Glenn, Caryl, Girls and Cowboys at Alderspring.
David Wagner
Merry Christmas to you and your family !!! God Bless
Linda
So enjoyed your memorable first Christmas story. Felt the shivers right with you but in the end it was forever heartwarming . Thank you for sharing with this snowbird from sunny Tucson and cold NW Indiana way back when. God Bless you as you celebrate the birth of our Savior for another Christmas.
Caryl Elzinga
Thanks so much for reading, Linda! Merry Christmas to you and your family too!
William Costner
Happy Holidays and Merry Christmas! I’m just a Southern country boy (now 65 yrs young) who’s never experienced what you describe here, but I I have a son & his family now living not far from that same Post Office in Carmen.

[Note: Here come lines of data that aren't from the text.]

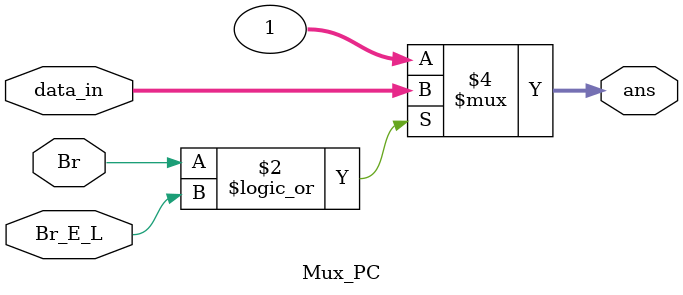
<source format=v>
module Mux_PC(
    input wire Br,
    input wire Br_E_L,
    input wire[31:0] data_in,
    output reg [31:0] ans 
);
    always@(*)
        begin
    //        if(Br || (Br_E_L&&Zero))
            if(Br || Br_E_L)
                ans <= data_in;
            else
                ans=32'b00000000000000000000000000000001;
        end
endmodule
</source>
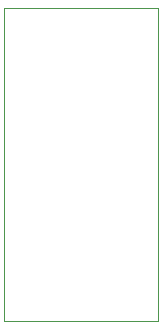
<source format=gbr>
%TF.GenerationSoftware,KiCad,Pcbnew,9.0.0*%
%TF.CreationDate,2025-11-11T17:36:11-03:00*%
%TF.ProjectId,USB-C-LiPo-Charger,5553422d-432d-44c6-9950-6f2d43686172,rev?*%
%TF.SameCoordinates,Original*%
%TF.FileFunction,Profile,NP*%
%FSLAX46Y46*%
G04 Gerber Fmt 4.6, Leading zero omitted, Abs format (unit mm)*
G04 Created by KiCad (PCBNEW 9.0.0) date 2025-11-11 17:36:11*
%MOMM*%
%LPD*%
G01*
G04 APERTURE LIST*
%TA.AperFunction,Profile*%
%ADD10C,0.050000*%
%TD*%
G04 APERTURE END LIST*
D10*
X106000000Y-52000000D02*
X119000000Y-52000000D01*
X119000000Y-78500000D01*
X106000000Y-78500000D01*
X106000000Y-52000000D01*
M02*

</source>
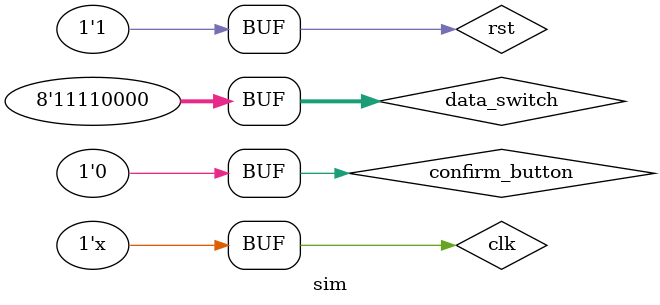
<source format=v>
`timescale 1ns / 1ps


module sim(
    );
    reg clk;
    reg rst;
    reg [7:0] data_switch;
    reg confirm_button;
    wire block_led;
    wire error_led;
    wire result_led;
    wire [7:0] seg_en;
    wire [7:0] seg_out0;
    wire [7:0] seg_out1;
    wire [31:0] ifetch_instruction_o_2;
    wire clk23_o;
    wire [31:0] pc_address_o;
    wire [31:0] bcd_o;
    Top top(clk, rst, data_switch, confirm_button, block_led, error_led, result_led, seg_en, seg_out0, seg_out1);
    
    always #5 clk = ~clk;
    
    initial begin
       clk = 1'b0;
       rst = 1'b0;
       data_switch = 8'b1111_0000;

       #5000 rst = 1'b1;
       #1000 confirm_button = 1'b1;
       #10 confirm_button = 1'b0;
    end
    
endmodule

</source>
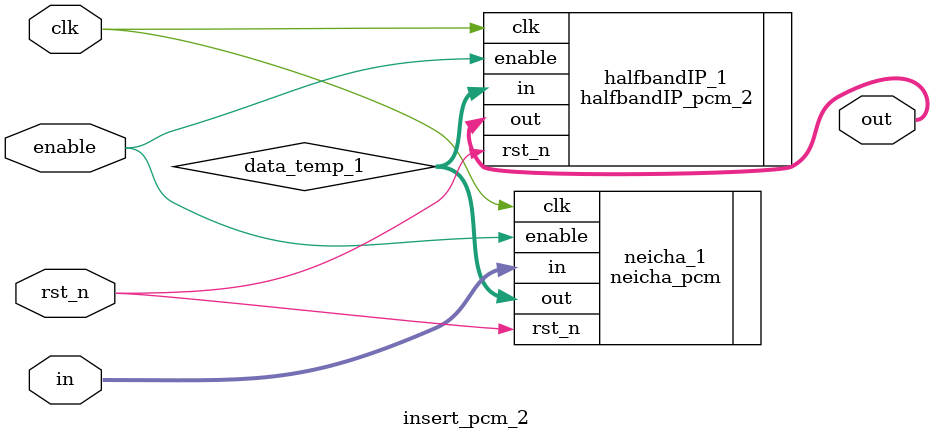
<source format=v>
module insert_pcm_2(in,clk,enable,rst_n,out);

input [23:0]in;
input clk;
input rst_n;
input enable;
output [23:0]out;

wire [23:0]data_temp_1;

neicha_pcm neicha_1(  .in(in),
                  .clk(clk),
						.rst_n(rst_n),
						.out(data_temp_1),
						.enable(enable)
					 );
halfbandIP_pcm_2 halfbandIP_1(    .in(data_temp_1),
                              .clk(clk),
										.out(out),
										.rst_n(rst_n),
										.enable(enable)
									);

endmodule
</source>
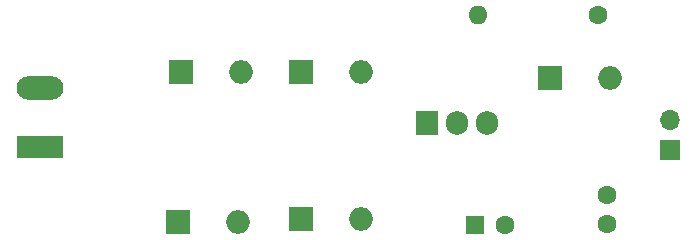
<source format=gbr>
G04 #@! TF.FileFunction,Copper,L1,Top,Signal*
%FSLAX46Y46*%
G04 Gerber Fmt 4.6, Leading zero omitted, Abs format (unit mm)*
G04 Created by KiCad (PCBNEW 4.0.7) date 04/27/20 15:33:09*
%MOMM*%
%LPD*%
G01*
G04 APERTURE LIST*
%ADD10C,0.100000*%
%ADD11R,1.600000X1.600000*%
%ADD12C,1.600000*%
%ADD13R,2.000000X2.000000*%
%ADD14O,2.000000X2.000000*%
%ADD15R,3.960000X1.980000*%
%ADD16O,3.960000X1.980000*%
%ADD17R,1.700000X1.700000*%
%ADD18O,1.700000X1.700000*%
%ADD19O,1.600000X1.600000*%
%ADD20R,1.905000X2.000000*%
%ADD21O,1.905000X2.000000*%
G04 APERTURE END LIST*
D10*
D11*
X147066000Y-102870000D03*
D12*
X149566000Y-102870000D03*
X158242000Y-100330000D03*
X158242000Y-102830000D03*
D13*
X122174000Y-89916000D03*
D14*
X127254000Y-89916000D03*
D13*
X132334000Y-89916000D03*
D14*
X137414000Y-89916000D03*
D13*
X121920000Y-102616000D03*
D14*
X127000000Y-102616000D03*
D13*
X132334000Y-102362000D03*
D14*
X137414000Y-102362000D03*
D13*
X153416000Y-90424000D03*
D14*
X158496000Y-90424000D03*
D15*
X110236000Y-96266000D03*
D16*
X110236000Y-91266000D03*
D17*
X163576000Y-96520000D03*
D18*
X163576000Y-93980000D03*
D12*
X157480000Y-85090000D03*
D19*
X147320000Y-85090000D03*
D20*
X143002000Y-94234000D03*
D21*
X145542000Y-94234000D03*
X148082000Y-94234000D03*
M02*

</source>
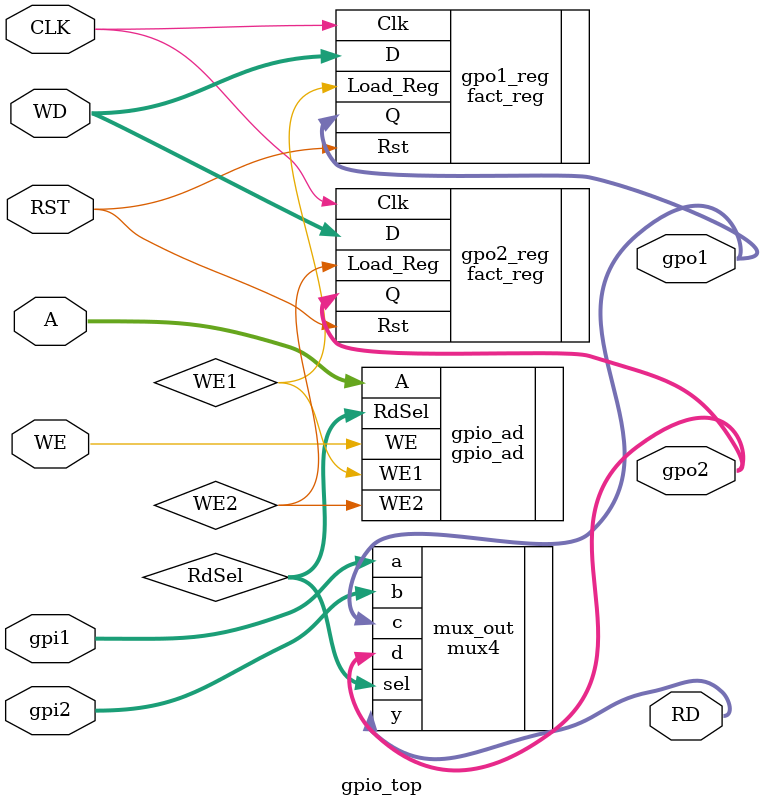
<source format=v>
module gpio_top#(parameter WIDTH=32)(
        input wire [1:0] A,
        input wire       WE,
        input wire [WIDTH -1:0] gpi1, //gpi1 not L or I
        input wire [WIDTH -1:0] gpi2,
        input wire [WIDTH -1:0] WD,
        input wire      RST,
        input wire      CLK,
        output wire [WIDTH -1:0] RD,
        output wire [WIDTH -1:0] gpo1,
        output wire [WIDTH -1:0] gpo2
    );
    
    wire WE1;
    wire WE2;
    wire [1:0] RdSel;
    
    
    gpio_ad  gpio_ad(
        .A (A),
        .WE (WE),
        .WE1 (WE1),
        .WE2 (WE2),
        .RdSel (RdSel)
    );
    //gpo1
    fact_reg #(32) gpo1_reg(
        .Clk(CLK),
        .Rst(RST),
        .D(WD),
        .Load_Reg(WE1),
        .Q(gpo1)
        );
        //gpo2
     fact_reg #(32) gpo2_reg(
            .Clk(CLK),
            .Rst(RST),
            .D(WD),
            .Load_Reg(WE2),
            .Q(gpo2)
      );
    mux4 #(32) mux_out(
        .sel(RdSel),
        .a  (gpi1),
        .b  (gpi2),
        .c  (gpo1),
        .d  (gpo2),
        .y  (RD)   
    );
    
    
    
    
endmodule

</source>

I will share this story with them as they spend their 1st Christmas in North Fork. Hopefully this season won’t be as cold but their memories will be as warm your family’s as they celebrate Christmas this year..
Pipp
What a magical story and a special guy, that Joe! Merry Christmas to all of you. May we all keep that spirit in our hearts.
Caryl Elzinga
Thanks for taking the time to read & leave a comment! Merry Christmas to you and yours!
Ramona Boehler
That’s a heartwarming story. Reminds me of those innocent years gone by when my late husband and I were first married and shared many a great adventure! Merry Christmas Alderspring Ranch family and friends!! You made my holiday a little merrier!!
Caryl Elzinga
Thanks so much for reading, Ramona! Merry Christmas!
skyler Epperson
Merry Christmas
Caryl Elzinga
Thanks, Skyler. May you have a great 2022!
g
nancy battaglia
Merry Christmas and a Happy & Healthy New Year!
Caryl Elzinga
Merry Christmas to you, Nancy!
Caryl Elzinga
Have a blessed New Year as well, Nancy! Thank you!
g
William Costner
Happy Holidays and Merry Christmas! I’m just a Southern country boy (now 65 yrs young) who’s never experienced what you describe here, but I I have a son & his family now living not far from that same Post Office in Carmen. I will share this story with them as they spend their 1st Christmas in North Fork. Hopefully this season won’t be as cold but maybe their memories will be as warm your family’s as they celebrate Christmas this year..
Caryl Elzinga
William
So great to hear from you. You only have just a few years on me! So young you are! What’s your son’s name?